Task requirements
Repeat exactly the lines from the start of the records below through the line that contains "czerwiec 2018", including both.

Data for the task
.....

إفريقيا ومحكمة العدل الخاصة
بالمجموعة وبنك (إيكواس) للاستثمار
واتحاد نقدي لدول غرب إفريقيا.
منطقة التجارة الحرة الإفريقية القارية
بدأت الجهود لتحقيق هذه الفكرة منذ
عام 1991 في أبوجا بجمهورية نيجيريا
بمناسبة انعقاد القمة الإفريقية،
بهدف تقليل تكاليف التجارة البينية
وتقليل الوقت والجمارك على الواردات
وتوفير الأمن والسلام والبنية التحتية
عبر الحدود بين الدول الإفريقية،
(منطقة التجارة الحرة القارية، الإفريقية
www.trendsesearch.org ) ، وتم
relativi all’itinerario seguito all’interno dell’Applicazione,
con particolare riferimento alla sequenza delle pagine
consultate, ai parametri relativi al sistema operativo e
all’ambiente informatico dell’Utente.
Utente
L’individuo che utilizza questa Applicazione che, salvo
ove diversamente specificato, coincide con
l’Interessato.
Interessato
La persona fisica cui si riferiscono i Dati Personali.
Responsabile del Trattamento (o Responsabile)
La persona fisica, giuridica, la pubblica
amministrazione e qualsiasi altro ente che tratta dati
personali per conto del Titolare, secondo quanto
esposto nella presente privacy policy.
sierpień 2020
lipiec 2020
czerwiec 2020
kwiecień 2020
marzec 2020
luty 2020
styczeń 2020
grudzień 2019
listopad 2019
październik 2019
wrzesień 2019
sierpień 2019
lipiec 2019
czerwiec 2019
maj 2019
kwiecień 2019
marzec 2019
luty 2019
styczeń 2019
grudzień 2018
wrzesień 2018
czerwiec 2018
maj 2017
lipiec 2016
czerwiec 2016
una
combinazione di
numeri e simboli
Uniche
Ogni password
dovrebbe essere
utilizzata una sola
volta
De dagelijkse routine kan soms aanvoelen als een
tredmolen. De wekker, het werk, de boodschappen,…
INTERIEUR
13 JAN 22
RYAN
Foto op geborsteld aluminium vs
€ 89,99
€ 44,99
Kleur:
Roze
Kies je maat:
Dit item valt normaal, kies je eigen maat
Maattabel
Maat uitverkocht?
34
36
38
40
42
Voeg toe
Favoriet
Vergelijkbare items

.....

Answer to the problem
إفريقيا ومحكمة العدل الخاصة
بالمجموعة وبنك (إيكواس) للاستثمار
واتحاد نقدي لدول غرب إفريقيا.
منطقة التجارة الحرة الإفريقية القارية
بدأت الجهود لتحقيق هذه الفكرة منذ
عام 1991 في أبوجا بجمهورية نيجيريا
بمناسبة انعقاد القمة الإفريقية،
بهدف تقليل تكاليف التجارة البينية
وتقليل الوقت والجمارك على الواردات
وتوفير الأمن والسلام والبنية التحتية
عبر الحدود بين الدول الإفريقية،
(منطقة التجارة الحرة القارية، الإفريقية
www.trendsesearch.org ) ، وتم
relativi all’itinerario seguito all’interno dell’Applicazione,
con particolare riferimento alla sequenza delle pagine
consultate, ai parametri relativi al sistema operativo e
all’ambiente informatico dell’Utente.
Utente
L’individuo che utilizza questa Applicazione che, salvo
ove diversamente specificato, coincide con
l’Interessato.
Interessato
La persona fisica cui si riferiscono i Dati Personali.
Responsabile del Trattamento (o Responsabile)
La persona fisica, giuridica, la pubblica
amministrazione e qualsiasi altro ente che tratta dati
personali per conto del Titolare, secondo quanto
esposto nella presente privacy policy.
sierpień 2020
lipiec 2020
czerwiec 2020
kwiecień 2020
marzec 2020
luty 2020
styczeń 2020
grudzień 2019
listopad 2019
październik 2019
wrzesień 2019
sierpień 2019
lipiec 2019
czerwiec 2019
maj 2019
kwiecień 2019
marzec 2019
luty 2019
styczeń 2019
grudzień 2018
wrzesień 2018
czerwiec 2018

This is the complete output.